FYI.

This story is over 5 years old.

Design

This Animated Sculpture is a Tangible Optical Illusion

This would look great on any coffee table.
GIF by the author, via.

Three students at the Köln International School of Design in Germany have a developed a new kind of animated sculpture that produces a controlled 3D zoetrope optical illusion. Flux displays a tangible animation that tests the eye’s perception of space and depth without using any sort of projector or camera. The 3D-printed hemisphere that makes up the base of the sculpture was constructed according to the Fibonacci sequence, the same number progression used in these distorted celebrity portraits.  The Fibonacci sequence starts with 0, then 1, and its following entries are all determined by adding its last two numbers.

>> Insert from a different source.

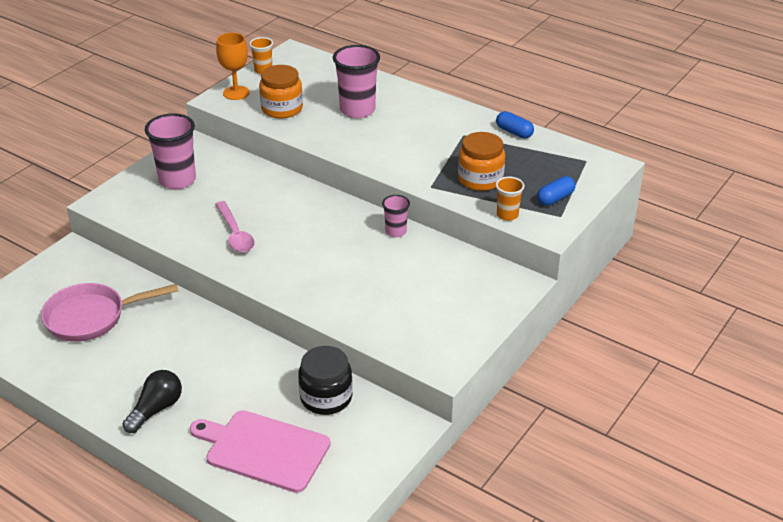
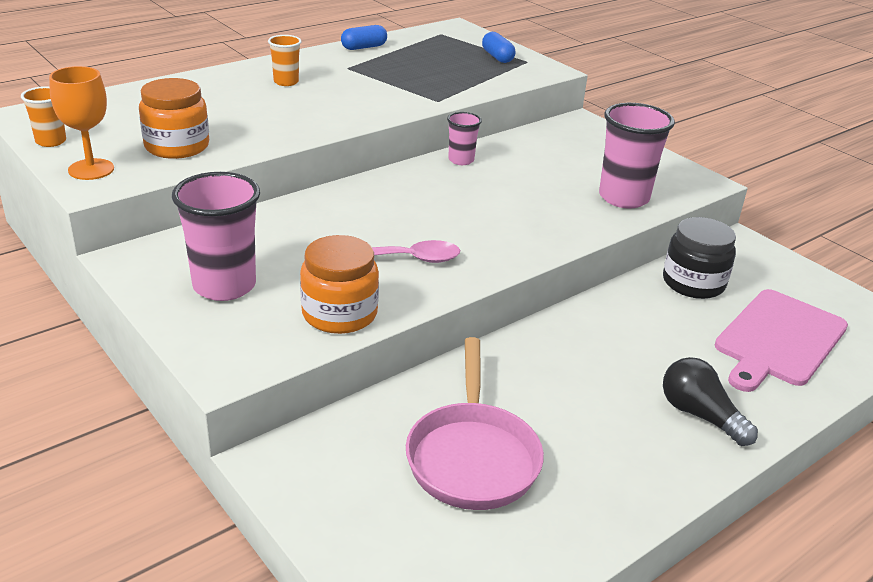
camera: 75 degrees left, 5 degrees down
pink cup [333,45,380,118] -> pink cup moved to [599,103,675,209]
orange jar [458,132,505,191] -> orange jar moved to [300,235,379,334]
orange cup [496,177,525,221] -> orange cup moved to [268,35,301,86]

This sequence determines the rotation speed of the sculpture’s animated sphere and the light frequency by which it is illuminated.

Advertisement

The designers write in the project’s description that "the Fibonacci sequence thereby isn't anything that only appeals to mathematicians, but is of great significance in the process of understanding aesthetics and harmony as a whole—as far as an impression can be expressed as visual perception.”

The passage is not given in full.